Collected data:
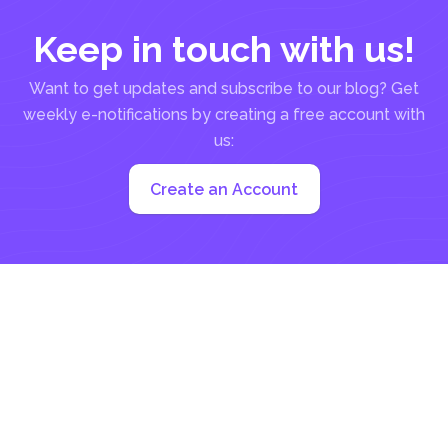
Keep in touch with us!
Want to get updates and subscribe to our blog? Get
weekly e-notifications by creating a free account with
us:
Create an Account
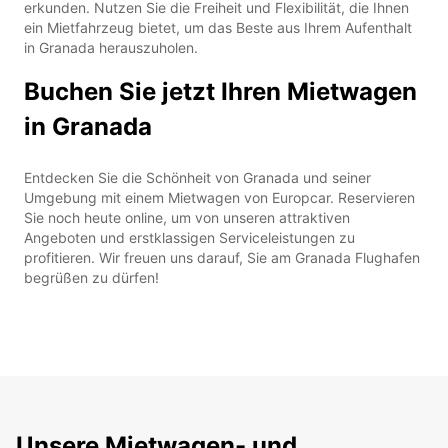
erkunden. Nutzen Sie die Freiheit und Flexibilität, die Ihnen
ein Mietfahrzeug bietet, um das Beste aus Ihrem Aufenthalt
in Granada herauszuholen.
Buchen Sie jetzt Ihren Mietwagen
in Granada
Entdecken Sie die Schönheit von Granada und seiner
Umgebung mit einem Mietwagen von Europcar. Reservieren
Sie noch heute online, um von unseren attraktiven
Angeboten und erstklassigen Serviceleistungen zu
profitieren. Wir freuen uns darauf, Sie am Granada Flughafen
begrüßen zu dürfen!
Unsere Mietwagen- und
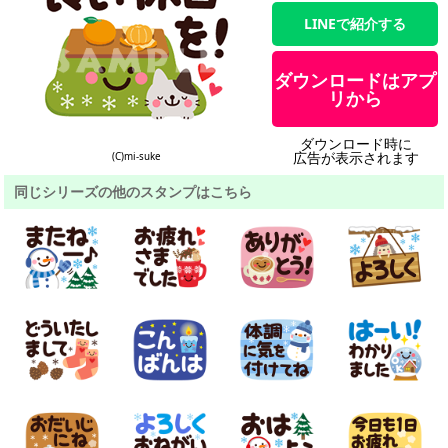
LINEで紹介する
ダウンロードはアプ
リから
ダウンロード時に
広告が表示されます
(C)mi-suke
同じシリーズの他のスタンプはこちら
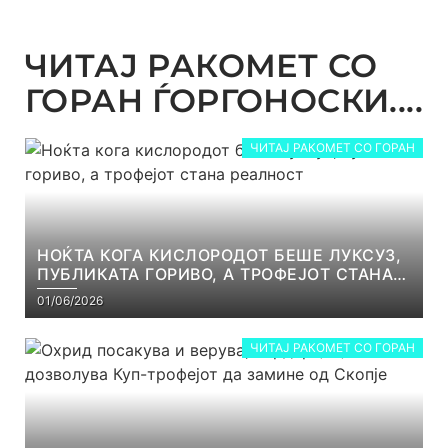
ЧИТАЈ РАКОМЕТ СО
ГОРАН ЃОРГОНОСКИ....
ЧИТАЈ РАКОМЕТ СО ГОРАН
НОЌТА КОГА КИСЛОРОДОТ БЕШЕ ЛУКСУЗ,
ПУБЛИКАТА ГОРИВО, А ТРОФЕЈОТ СТАНА
РЕАЛНОСТ
01/06/2026
ЧИТАЈ РАКОМЕТ СО ГОРАН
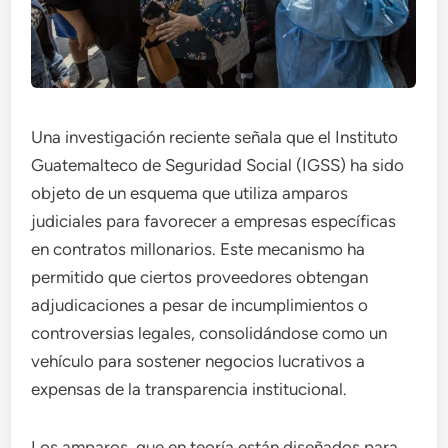
Una investigación reciente señala que el Instituto
Guatemalteco de Seguridad Social (IGSS) ha sido
objeto de un esquema que utiliza amparos
judiciales para favorecer a empresas específicas
en contratos millonarios. Este mecanismo ha
permitido que ciertos proveedores obtengan
adjudicaciones a pesar de incumplimientos o
controversias legales, consolidándose como un
vehículo para sostener negocios lucrativos a
expensas de la transparencia institucional.
Los amparos, que en teoría están diseñados para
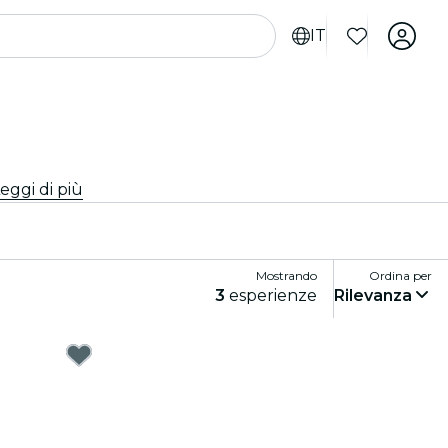
IT
eggi di più
Mostrando
Ordina per
3
esperienze
Rilevanza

:: Assignment ::
Can you recast the text lines from all the records above as a numbered list, with blank lines dropped and the pictures left out?

:: Your solution ::
1. Keep in touch with us!
2. Want to get updates and subscribe to our blog? Get
3. weekly e-notifications by creating a free account with
4. us:
5. Create an Account
6. erkunden. Nutzen Sie die Freiheit und Flexibilität, die Ihnen
7. ein Mietfahrzeug bietet, um das Beste aus Ihrem Aufenthalt
8. in Granada herauszuholen.
9. Buchen Sie jetzt Ihren Mietwagen
10. in Granada
11. Entdecken Sie die Schönheit von Granada und seiner
12. Umgebung mit einem Mietwagen von Europcar. Reservieren
13. Sie noch heute online, um von unseren attraktiven
14. Angeboten und erstklassigen Serviceleistungen zu
15. profitieren. Wir freuen uns darauf, Sie am Granada Flughafen
16. begrüßen zu dürfen!
17. Unsere Mietwagen- und
18. LINEで紹介する
19. ダウンロードはアプ
20. リから
21. ダウンロード時に
22. 広告が表示されます
23. (C)mi-suke
24. 同じシリーズの他のスタンプはこちら
25. ЧИТАЈ РАКОМЕТ СО
26. ГОРАН ЃОРГОНОСКИ....
27. ЧИТАЈ РАКОМЕТ СО ГОРАН
28. НОЌТА КОГА КИСЛОРОДОТ БЕШЕ ЛУКСУЗ,
29. ПУБЛИКАТА ГОРИВО, А ТРОФЕЈОТ СТАНА
30. РЕАЛНОСТ
31. 01/06/2026
32. ЧИТАЈ РАКОМЕТ СО ГОРАН
33. Una investigación reciente señala que el Instituto
34. Guatemalteco de Seguridad Social (IGSS) ha sido
35. objeto de un esquema que utiliza amparos
36. judiciales para favorecer a empresas específicas
37. en contratos millonarios. Este mecanismo ha
38. permitido que ciertos proveedores obtengan
39. adjudicaciones a pesar de incumplimientos o
40. controversias legales, consolidándose como un
41. vehículo para sostener negocios lucrativos a
42. expensas de la transparencia institucional.
43. Los amparos, que en teoría están diseñados para
44. IT
45. eggi di più
46. Mostrando
47. Ordina per
48. 3
49. esperienze
50. Rilevanza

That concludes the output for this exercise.